Don't panic, but there's a shorter supply of Christmas trees this holiday season than in recent years.
"Most people [tree growers] that I know are sold out, or close to sold out. Phones are really ringing as people are looking to get Christmas trees," said Mark Arkills, production manager at Holiday Tree Farms in Corvallis, south of Portland, Oregon. Roughly 6,500 acres, Holiday Tree Farms is one of the largest tree farms in the country.
"It's a real tight supply right now," Arkills said.
Turns out Christmas trees — from Douglas firs to Scotch pines — resemble a commodities market. Trees can take roughly seven years to grow from seedlings to adult trees ready for harvest. And it's this yearslong lag time between plantings and harvest that creates a cyclical, fast-famine market for trees. Sure, growers want to manage inventory better. But strategic shifts in plantings take years to influence supplies — not weeks or even months. This is an agricultural product, after all.
"Basically, tree supplies are coming off an oversupply situation that has been unraveling for years," Arkills said.
Across the U.S., tree retailers have been on alert and securing inventory as soon as possible this season. Just ask Tyler Kupper, co-founder of Tyler's Trees, based in New York and Charlotte, North Carolina. The small business delivers and sets up trees for a flat fee, starting at $139 for a five-footer.
"The oversupply drove the smaller farms out of business and a consolidation of suppliers," Kupper said. "Now we are entering a period that trees will be in short supply, creating greater demand," he said.
And since U.S. trees are shipped to many locations, including overseas markets, tight domestic inventories are likely to influence many wholesalers — and consumers. The four largest state producers of Christmas trees are Oregon, North Carolina, Michigan and Washington.
In Oregon, as an example, about 90 percent of inventory is shipped out of state to places such as California, the Caribbean and Mexico, said Bryan Ostlund, executive director of the Pacific Northwest Christmas Tree Association, based in Salem, Oregon. "We went through a period of five years, where it was bleak.

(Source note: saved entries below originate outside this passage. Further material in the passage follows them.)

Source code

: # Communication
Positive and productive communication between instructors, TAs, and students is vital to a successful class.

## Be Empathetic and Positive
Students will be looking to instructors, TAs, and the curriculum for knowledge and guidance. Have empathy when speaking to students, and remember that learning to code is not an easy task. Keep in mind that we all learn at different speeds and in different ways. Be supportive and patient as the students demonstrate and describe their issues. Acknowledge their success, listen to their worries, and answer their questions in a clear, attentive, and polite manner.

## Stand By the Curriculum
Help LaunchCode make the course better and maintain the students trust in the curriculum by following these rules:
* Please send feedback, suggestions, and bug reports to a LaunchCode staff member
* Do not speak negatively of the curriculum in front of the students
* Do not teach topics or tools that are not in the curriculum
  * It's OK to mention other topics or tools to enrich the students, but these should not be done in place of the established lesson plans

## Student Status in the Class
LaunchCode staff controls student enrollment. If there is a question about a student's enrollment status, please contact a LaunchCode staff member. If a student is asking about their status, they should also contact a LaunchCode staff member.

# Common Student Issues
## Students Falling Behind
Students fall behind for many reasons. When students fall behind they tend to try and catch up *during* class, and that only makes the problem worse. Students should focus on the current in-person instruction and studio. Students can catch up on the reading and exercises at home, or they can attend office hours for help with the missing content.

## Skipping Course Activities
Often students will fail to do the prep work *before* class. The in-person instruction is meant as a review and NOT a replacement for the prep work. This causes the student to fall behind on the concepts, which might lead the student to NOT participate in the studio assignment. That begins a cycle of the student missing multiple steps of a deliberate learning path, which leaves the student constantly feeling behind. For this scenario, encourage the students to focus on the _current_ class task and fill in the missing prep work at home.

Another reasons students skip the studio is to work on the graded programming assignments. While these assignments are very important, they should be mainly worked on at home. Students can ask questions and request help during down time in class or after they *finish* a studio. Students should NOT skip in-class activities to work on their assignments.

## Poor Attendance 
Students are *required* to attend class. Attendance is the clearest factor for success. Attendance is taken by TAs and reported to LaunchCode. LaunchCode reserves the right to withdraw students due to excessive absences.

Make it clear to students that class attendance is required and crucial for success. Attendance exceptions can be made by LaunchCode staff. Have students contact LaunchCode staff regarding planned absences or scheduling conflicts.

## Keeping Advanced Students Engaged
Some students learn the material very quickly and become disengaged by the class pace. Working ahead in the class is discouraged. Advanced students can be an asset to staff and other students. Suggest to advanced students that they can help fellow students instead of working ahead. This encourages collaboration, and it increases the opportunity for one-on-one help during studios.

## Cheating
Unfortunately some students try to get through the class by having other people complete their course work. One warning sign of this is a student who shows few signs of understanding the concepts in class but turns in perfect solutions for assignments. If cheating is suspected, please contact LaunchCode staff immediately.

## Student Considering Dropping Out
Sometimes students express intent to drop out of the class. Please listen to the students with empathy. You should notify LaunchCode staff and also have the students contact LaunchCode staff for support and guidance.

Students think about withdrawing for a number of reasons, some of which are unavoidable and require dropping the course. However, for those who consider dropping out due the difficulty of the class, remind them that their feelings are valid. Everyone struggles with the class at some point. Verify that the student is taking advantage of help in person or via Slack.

There were too many trees for the size of the market," Ostlund said.
If you hang out among tree growers, talk of the drought out west eventually comes up. But while little precipitation affected some smaller tree seedlings, the bulk of the large trees in the West were not impacted by the drought, said Ostlund and other growers.
So how will tight tree inventories impact retail prices this year?
Consumer prices are likely to be stable, with upticks of around 5 percent in warmer states such as California and Florida, Ostlund said.
"With Christmas trees, it's surprising how fine the line is between the right supply and oversupply," Ostlund said. "It has shifted to a seller's market."